Directions for this task ▸ Retype the data exactly, skipping any picture in it.

Source data ▸
━━━━━━━━━━
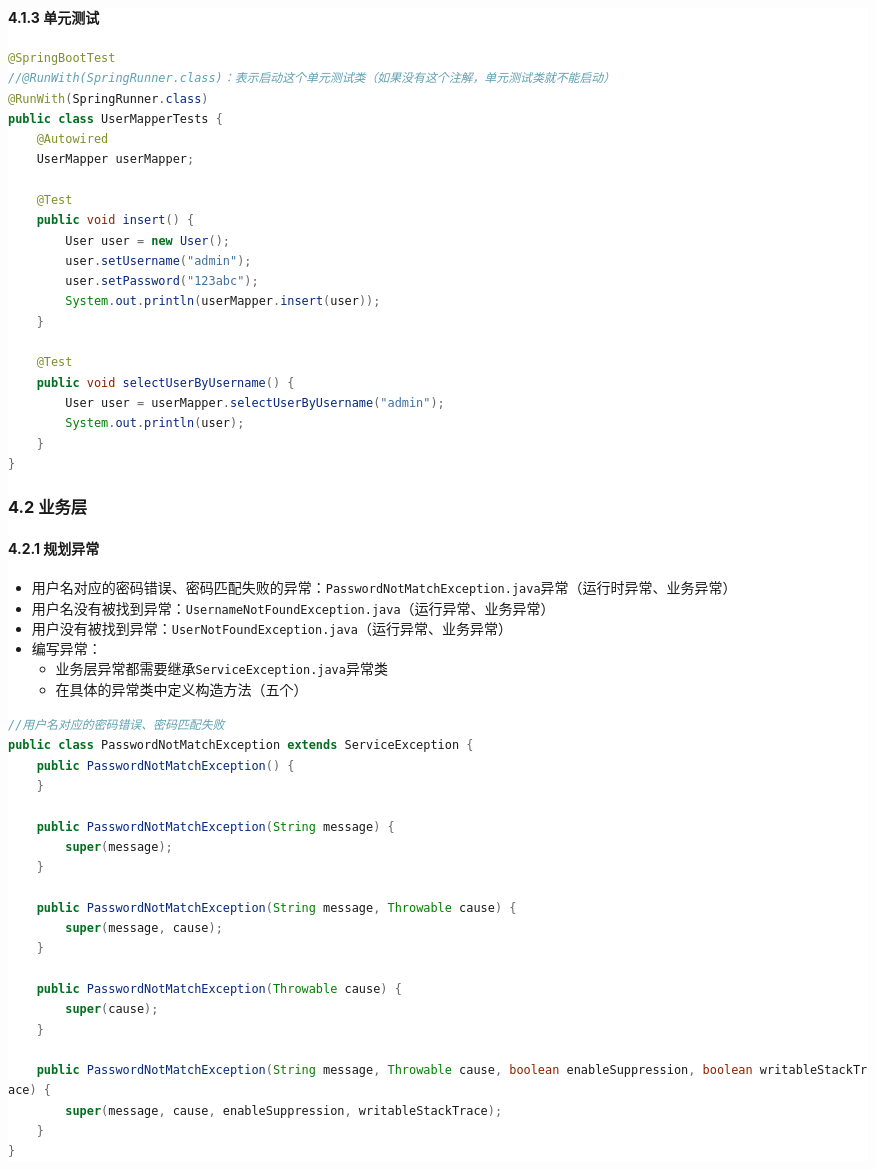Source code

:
 ```java
```

#### 4.1.3 单元测试

```java
@SpringBootTest
//@RunWith(SpringRunner.class)：表示启动这个单元测试类（如果没有这个注解，单元测试类就不能启动）
@RunWith(SpringRunner.class)
public class UserMapperTests {
    @Autowired
    UserMapper userMapper;

    @Test
    public void insert() {
        User user = new User();
        user.setUsername("admin");
        user.setPassword("123abc");
        System.out.println(userMapper.insert(user));
    }

    @Test
    public void selectUserByUsername() {
        User user = userMapper.selectUserByUsername("admin");
        System.out.println(user);
    }
}
```

### 4.2 业务层

#### 4.2.1 规划异常

- 用户名对应的密码错误、密码匹配失败的异常：`PasswordNotMatchException.java`异常（运行时异常、业务异常）
- 用户名没有被找到异常：`UsernameNotFoundException.java`（运行异常、业务异常）
- 用户没有被找到异常：`UserNotFoundException.java`（运行异常、业务异常）
- 编写异常：
  - 业务层异常都需要继承`ServiceException.java`异常类
  - 在具体的异常类中定义构造方法（五个）

```java
//用户名对应的密码错误、密码匹配失败
public class PasswordNotMatchException extends ServiceException {
    public PasswordNotMatchException() {
    }

    public PasswordNotMatchException(String message) {
        super(message);
    }

    public PasswordNotMatchException(String message, Throwable cause) {
        super(message, cause);
    }

    public PasswordNotMatchException(Throwable cause) {
        super(cause);
    }

    public PasswordNotMatchException(String message, Throwable cause, boolean enableSuppression, boolean writableStackTrace) {
        super(message, cause, enableSuppression, writableStackTrace);
    }
}
```
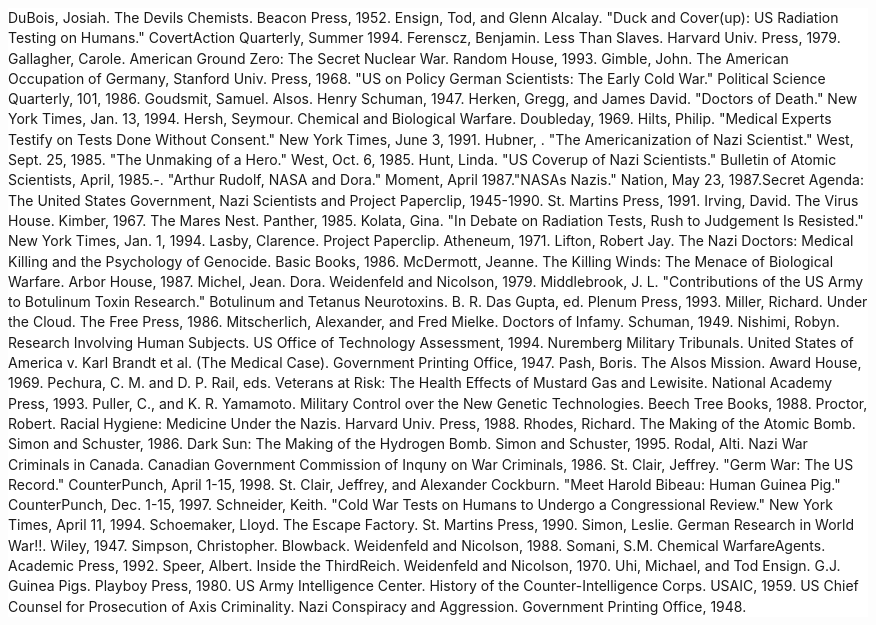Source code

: DuBois, Josiah. The Devils Chemists. Beacon Press, 1952.
Ensign, Tod, and Glenn Alcalay. "Duck and Cover(up): US Radiation Testing on Humans." CovertAction Quarterly, Summer 1994.
Ferenscz, Benjamin. Less Than Slaves. Harvard Univ. Press, 1979.
Gallagher, Carole. American Ground Zero: The Secret Nuclear War. Random House, 1993.
Gimble, John. The American Occupation of Germany, Stanford Univ. Press, 1968. "US on Policy German Scientists: The Early Cold War." Political Science Quarterly, 101, 1986.
Goudsmit, Samuel. Alsos. Henry Schuman, 1947.
Herken, Gregg, and James David. "Doctors of Death." New York Times, Jan. 13, 1994.
Hersh, Seymour. Chemical and Biological Warfare. Doubleday, 1969.
Hilts, Philip. "Medical Experts Testify on Tests Done Without Consent." New York Times, June 3, 1991.
Hubner, . "The Americanization of Nazi Scientist." West, Sept. 25, 1985. "The Unmaking of a Hero." West, Oct. 6, 1985.
Hunt, Linda. "US Coverup of Nazi Scientists." Bulletin of Atomic Scientists, April, 1985.-. "Arthur Rudolf, NASA and Dora." Moment, April 1987."NASAs Nazis." Nation, May 23, 1987.Secret Agenda: The United States Government, Nazi Scientists and Project Paperclip, 1945-1990. St. Martins Press, 1991.
Irving, David. The Virus House. Kimber, 1967. The Mares Nest. Panther, 1985.
Kolata, Gina. "In Debate on Radiation Tests, Rush to Judgement Is Resisted." New York Times, Jan. 1, 1994.
Lasby, Clarence. Project Paperclip. Atheneum, 1971.
Lifton, Robert Jay. The Nazi Doctors: Medical Killing and the Psychology of Genocide. Basic Books, 1986.
McDermott, Jeanne. The Killing Winds: The Menace of Biological Warfare. Arbor House, 1987.
Michel, Jean. Dora. Weidenfeld and Nicolson, 1979.
Middlebrook, J. L. "Contributions of the US Army to Botulinum Toxin Research." Botulinum and Tetanus
Neurotoxins. B. R. Das Gupta, ed. Plenum Press, 1993.
Miller, Richard. Under the Cloud. The Free Press, 1986.
Mitscherlich, Alexander, and Fred Mielke. Doctors of Infamy. Schuman, 1949.
Nishimi, Robyn. Research Involving Human Subjects. US Office of Technology Assessment, 1994.
Nuremberg Military Tribunals. United States of America v. Karl Brandt et al. (The Medical Case). Government Printing Office, 1947.
Pash, Boris. The Alsos Mission. Award House, 1969.
Pechura, C. M. and D. P. Rail, eds. Veterans at Risk: The Health Effects of Mustard Gas and Lewisite. National Academy Press, 1993.
Puller, C., and K. R. Yamamoto. Military Control over the New Genetic Technologies. Beech Tree Books, 1988.
Proctor, Robert. Racial Hygiene: Medicine Under the Nazis. Harvard Univ. Press, 1988.
Rhodes, Richard. The Making of the Atomic Bomb. Simon and Schuster, 1986. Dark Sun: The Making of the Hydrogen Bomb. Simon and Schuster, 1995.
Rodal, Alti. Nazi War Criminals in Canada. Canadian Government Commission of Inquny on War Criminals, 1986.
St. Clair, Jeffrey. "Germ War: The US Record." CounterPunch, April 1-15, 1998.
St. Clair, Jeffrey, and Alexander Cockburn. "Meet Harold Bibeau: Human Guinea Pig." CounterPunch, Dec. 1-15, 1997.
Schneider, Keith. "Cold War Tests on Humans to Undergo a Congressional Review." New York Times, April 11, 1994.
Schoemaker, Lloyd. The Escape Factory. St. Martins Press, 1990.
Simon, Leslie. German Research in World War!!. Wiley, 1947.
Simpson, Christopher. Blowback. Weidenfeld and Nicolson, 1988.
Somani, S.M. Chemical WarfareAgents. Academic Press, 1992.
Speer, Albert. Inside the ThirdReich. Weidenfeld and Nicolson, 1970.
Uhi, Michael, and Tod Ensign. G.J. Guinea Pigs. Playboy Press, 1980.
US Army Intelligence Center. History of the Counter-Intelligence Corps. USAIC, 1959.
US Chief Counsel for Prosecution of Axis Criminality. Nazi Conspiracy and Aggression. Government Printing Office, 1948.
━━━━━━━━━━
Solution ▸
Source code

:
 ```java
```

#### 4.1.3 单元测试

```java
@SpringBootTest
//@RunWith(SpringRunner.class)：表示启动这个单元测试类（如果没有这个注解，单元测试类就不能启动）
@RunWith(SpringRunner.class)
public class UserMapperTests {
    @Autowired
    UserMapper userMapper;

    @Test
    public void insert() {
        User user = new User();
        user.setUsername("admin");
        user.setPassword("123abc");
        System.out.println(userMapper.insert(user));
    }

    @Test
    public void selectUserByUsername() {
        User user = userMapper.selectUserByUsername("admin");
        System.out.println(user);
    }
}
```

### 4.2 业务层

#### 4.2.1 规划异常

- 用户名对应的密码错误、密码匹配失败的异常：`PasswordNotMatchException.java`异常（运行时异常、业务异常）
- 用户名没有被找到异常：`UsernameNotFoundException.java`（运行异常、业务异常）
- 用户没有被找到异常：`UserNotFoundException.java`（运行异常、业务异常）
- 编写异常：
  - 业务层异常都需要继承`ServiceException.java`异常类
  - 在具体的异常类中定义构造方法（五个）

```java
//用户名对应的密码错误、密码匹配失败
public class PasswordNotMatchException extends ServiceException {
    public PasswordNotMatchException() {
    }

    public PasswordNotMatchException(String message) {
        super(message);
    }

    public PasswordNotMatchException(String message, Throwable cause) {
        super(message, cause);
    }

    public PasswordNotMatchException(Throwable cause) {
        super(cause);
    }

    public PasswordNotMatchException(String message, Throwable cause, boolean enableSuppression, boolean writableStackTrace) {
        super(message, cause, enableSuppression, writableStackTrace);
    }
}
```
Source code

: DuBois, Josiah. The Devils Chemists. Beacon Press, 1952.
Ensign, Tod, and Glenn Alcalay. "Duck and Cover(up): US Radiation Testing on Humans." CovertAction Quarterly, Summer 1994.
Ferenscz, Benjamin. Less Than Slaves. Harvard Univ. Press, 1979.
Gallagher, Carole. American Ground Zero: The Secret Nuclear War. Random House, 1993.
Gimble, John. The American Occupation of Germany, Stanford Univ. Press, 1968. "US on Policy German Scientists: The Early Cold War." Political Science Quarterly, 101, 1986.
Goudsmit, Samuel. Alsos. Henry Schuman, 1947.
Herken, Gregg, and James David. "Doctors of Death." New York Times, Jan. 13, 1994.
Hersh, Seymour. Chemical and Biological Warfare. Doubleday, 1969.
Hilts, Philip. "Medical Experts Testify on Tests Done Without Consent." New York Times, June 3, 1991.
Hubner, . "The Americanization of Nazi Scientist." West, Sept. 25, 1985. "The Unmaking of a Hero." West, Oct. 6, 1985.
Hunt, Linda. "US Coverup of Nazi Scientists." Bulletin of Atomic Scientists, April, 1985.-. "Arthur Rudolf, NASA and Dora." Moment, April 1987."NASAs Nazis." Nation, May 23, 1987.Secret Agenda: The United States Government, Nazi Scientists and Project Paperclip, 1945-1990. St. Martins Press, 1991.
Irving, David. The Virus House. Kimber, 1967. The Mares Nest. Panther, 1985.
Kolata, Gina. "In Debate on Radiation Tests, Rush to Judgement Is Resisted." New York Times, Jan. 1, 1994.
Lasby, Clarence. Project Paperclip. Atheneum, 1971.
Lifton, Robert Jay. The Nazi Doctors: Medical Killing and the Psychology of Genocide. Basic Books, 1986.
McDermott, Jeanne. The Killing Winds: The Menace of Biological Warfare. Arbor House, 1987.
Michel, Jean. Dora. Weidenfeld and Nicolson, 1979.
Middlebrook, J. L. "Contributions of the US Army to Botulinum Toxin Research." Botulinum and Tetanus
Neurotoxins. B. R. Das Gupta, ed. Plenum Press, 1993.
Miller, Richard. Under the Cloud. The Free Press, 1986.
Mitscherlich, Alexander, and Fred Mielke. Doctors of Infamy. Schuman, 1949.
Nishimi, Robyn. Research Involving Human Subjects. US Office of Technology Assessment, 1994.
Nuremberg Military Tribunals. United States of America v. Karl Brandt et al. (The Medical Case). Government Printing Office, 1947.
Pash, Boris. The Alsos Mission. Award House, 1969.
Pechura, C. M. and D. P. Rail, eds. Veterans at Risk: The Health Effects of Mustard Gas and Lewisite. National Academy Press, 1993.
Puller, C., and K. R. Yamamoto. Military Control over the New Genetic Technologies. Beech Tree Books, 1988.
Proctor, Robert. Racial Hygiene: Medicine Under the Nazis. Harvard Univ. Press, 1988.
Rhodes, Richard. The Making of the Atomic Bomb. Simon and Schuster, 1986. Dark Sun: The Making of the Hydrogen Bomb. Simon and Schuster, 1995.
Rodal, Alti. Nazi War Criminals in Canada. Canadian Government Commission of Inquny on War Criminals, 1986.
St. Clair, Jeffrey. "Germ War: The US Record." CounterPunch, April 1-15, 1998.
St. Clair, Jeffrey, and Alexander Cockburn. "Meet Harold Bibeau: Human Guinea Pig." CounterPunch, Dec. 1-15, 1997.
Schneider, Keith. "Cold War Tests on Humans to Undergo a Congressional Review." New York Times, April 11, 1994.
Schoemaker, Lloyd. The Escape Factory. St. Martins Press, 1990.
Simon, Leslie. German Research in World War!!. Wiley, 1947.
Simpson, Christopher. Blowback. Weidenfeld and Nicolson, 1988.
Somani, S.M. Chemical WarfareAgents. Academic Press, 1992.
Speer, Albert. Inside the ThirdReich. Weidenfeld and Nicolson, 1970.
Uhi, Michael, and Tod Ensign. G.J. Guinea Pigs. Playboy Press, 1980.
US Army Intelligence Center. History of the Counter-Intelligence Corps. USAIC, 1959.
US Chief Counsel for Prosecution of Axis Criminality. Nazi Conspiracy and Aggression. Government Printing Office, 1948.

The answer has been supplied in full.